Log management, analysis, processing, etc,. are all important tasks to carry out when dealing with a large set of applications, because those applications are bound to produce logs, both with useless and useful messages.
You could say that each and every application we use these days, in some way is able to produce a log file, which will alert about warnings, errors and critical messages – which should be paid attention to, immediately.
It’s not the most pleasant of tasks, to work hundreds of gigabytes of big data, trying to manipulate it using your own, hand-built tools. (which by themselves, are probably going to end up causing errors) Though, it’s known that large companies will go ahead and take the route of self-serving, rather than paying a 3rd party company to do all the work.
We’re not going to assume the position of a large company, middle-sized at most, and we will be looking at some of the most frequently used log monitoring and processing tools on the market. They’ve been around for long enough to find their place on this list, and before you pour it down for not having your favorite in the list – just scroll to the comment box and recommend it!
Loggly, cloud-based log management service that is recommended for both beginners, and experienced developers. They have a very generous 200MB/pd free plan, which will give you a glimpse of how it works, and what it can do.
It has a very user-friendly dashboard, and within hours of starting to use Loggly to monitor your logs, you’ll better understand what is going on at any given time. It’s a direct “raw to visual” type of log monitoring platform.
Papertrail is known for being very easy to implement, and offering an extensive set of features / additional tools to make log management a breeze. Another thing they’ve managed to get noticed for, the ability to scale for hundreds of servers.
I really enjoy their full-text search, which enables you to find pretty much anything, narrowed down to the very last thing, and you can also share those searches with co-workers, which really makes all the difference when it comes to effective log management.

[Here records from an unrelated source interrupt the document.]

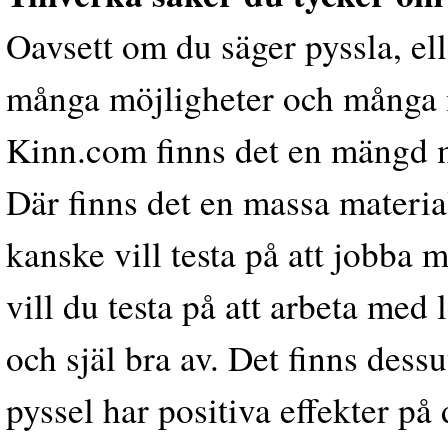
Oavsett om du säger pyssla, ell
många möjligheter och många ma
Kinn.com finns det en mängd mat
Där finns det en massa materia
kanske vill testa på att jobba 
vill du testa på att arbeta med
och själ bra av. Det finns dess
pyssel har positiva effekter p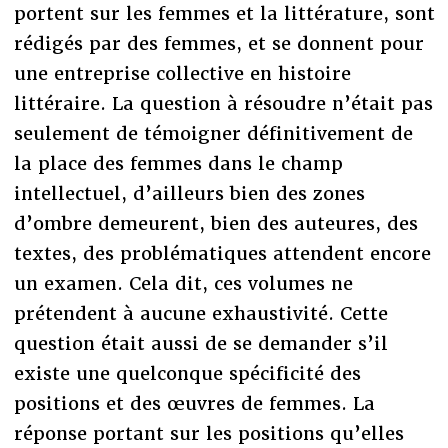
portent sur les femmes et la littérature, sont
rédigés par des femmes, et se donnent pour
une entreprise collective en histoire
littéraire. La question à résoudre n’était pas
seulement de témoigner définitivement de
la place des femmes dans le champ
intellectuel, d’ailleurs bien des zones
d’ombre demeurent, bien des auteures, des
textes, des problématiques attendent encore
un examen. Cela dit, ces volumes ne
prétendent à aucune exhaustivité. Cette
question était aussi de se demander s’il
existe une quelconque spécificité des
positions et des œuvres de femmes. La
réponse portant sur les positions qu’elles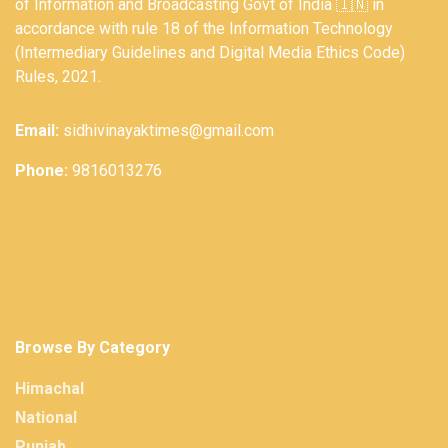
of Information and Broadcasting Govt of India 🇮🇳 in
accordance with rule 18 of the Information Technology
(Intermediary Guidelines and Digital Media Ethics Code)
Rules, 2021.
Email:
sidhivinayaktimes@gmail.com
Phone:
9816013276
Browse By Category
Himachal
National
Punjab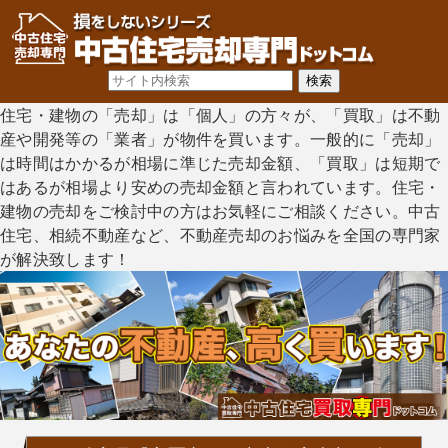
住宅・建物の「売却」は「個人」の方々が、「買取」は不動
産や開発等の「業者」が物件を買います。一般的に「売却」
は時間はかかるが相場に準じた売却金額、「買取」は短期で
はあるが相場より安めの売却金額と言われています。住宅・
建物の売却をご検討中の方はお気軽にご相談ください。中古
住宅、相続不動産など、不動産売却のお悩みを全国の専門家
が解決致します！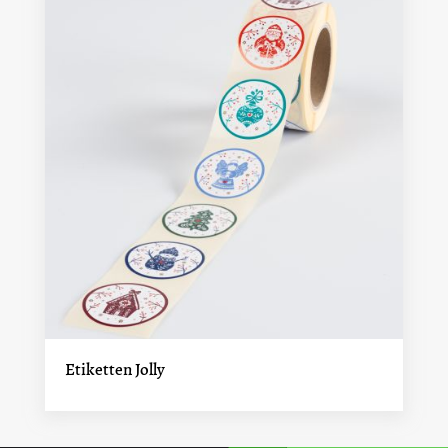
Etiketten Jolly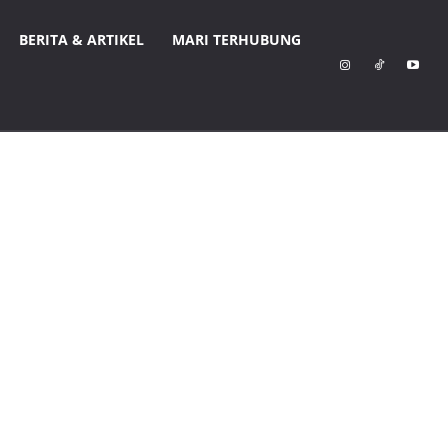
BERITA & ARTIKEL
MARI TERHUBUNG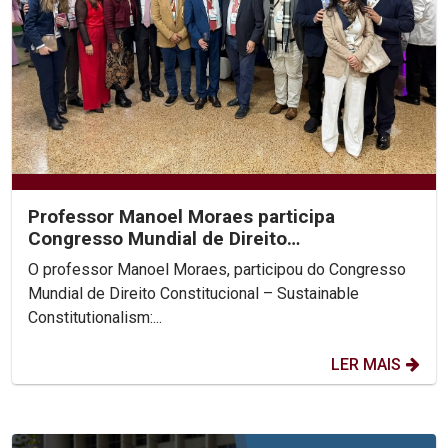
Professor Manoel Moraes participa
Congresso Mundial de Direito
Constitucional, na Colômbia.
O professor Manoel Moraes, participou do Congresso
Mundial de Direito Constitucional – Sustainable
Constitutionalism:...
LER MAIS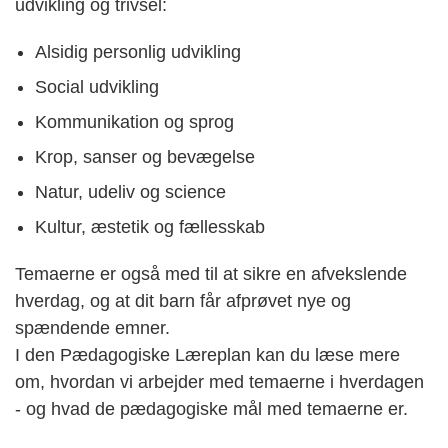
udvikling og trivsel:
Alsidig personlig udvikling
Social udvikling
Kommunikation og sprog
Krop, sanser og bevægelse
Natur, udeliv og science
Kultur, æstetik og fællesskab
Temaerne er også med til at sikre en afvekslende
hverdag, og at dit barn får afprøvet nye og
spændende emner.
I den Pædagogiske Læreplan kan du læse mere
om, hvordan vi arbejder med temaerne i hverdagen
- og hvad de pædagogiske mål med temaerne er.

Logentries couples powerful log analysis with ease-of-use. Designed with simplicity in mind – allows IT operations, developers and business analysts to quickly and easily gain actionable insights from log data. Trusted by customers around the world, analyzing billions of log events every day.
I think what stands out the most about Logentries is their real-time reporting system, as well as the ability to easily integrate the system with majority of your favorite tools that you already use. That includes popular frameworks like Node.js, and Ruby on Rails.
logstash is perfect for using to learn more about log events, and how to log and work with that data. It provides a web interface for concluding searches on your logs, making it very appealing choice as an open-source tool. Watch the video below.
It recently (8 months) joined forces with ElasticSearch, a popular web search server that I’ve covered in the past. Good documentation, alongside having a IRC channel where you can get answers to your questions.
Field-tested open source data analytics system used and trusted all around the world. Search your logs, create charts, send reports and be alerted when something happens. All running on the existing JVM in your datacenter.
It’s quite sophisticated for an open-source application, but not in a bad way. Graylog2 is perfect for both small and medium-sized companies to use – it helps to manage large incoming data without any strain on the end user.
Fluentd is an open source log collector/data stream processor used in production at hundreds of companies including Nintendo, Slideshare and LINE. Fluentd makes it easy to collect and store data from many places and helps developers analyze and monitor their log data. In this talk, Sada, co-founder of Treasure Data, goes over the basics of Fluentd and a couple of real-world use cases.
It’s built on top of Ruby, in just a couple of thousands lines of code – and mostly depends on the plugin ecosystem it has, which allows you to integrate well over 200+ Ruby gems in your logging application. Plugins that can help to better understand your logs, as well as to extend their usability / readability.
7. Apache Flume
Flumes sole purpose is to make the collection and aggregation of log data – easy, accessible and most important, reliable. It’s not a very lightweight log management tool, and is best understood after reading the official blog post on how the architecture is structured.
I’ve only learned that it’s quite popular among the real-time data scientists, so that might be a good lead to follow.
8. Apache Kafka
It’s not directly known as a log management application, but it does a great job at aggregating data that’s arriving trough multiple sources to the Kafka ecosystem. Kafka is well-known for being able to publish thousands upon thousands of messages and requests per second, a lot more than what other tools on the market might be able to do.
LinkedIn is known for being the company that built Kafka from the ground up – a feat that many dream of, considering that multiple high-level companies are now using Kafka for their systems management.
The engineers over at Facebook, have taken their time to build their own log server – and it goes by the name of Scribe. It was built to scale, and to aggregate logs from multiple servers at the same time. The Wikipedia page has more on this.
Tools for Log Management and Analysis
I’m with you on the fact that the end of the post degraded a little bit, I suppose it’s easier to say good things about standard SaaS platforms, than it is about open-source projects which are meant to be tailored to your own specific needs.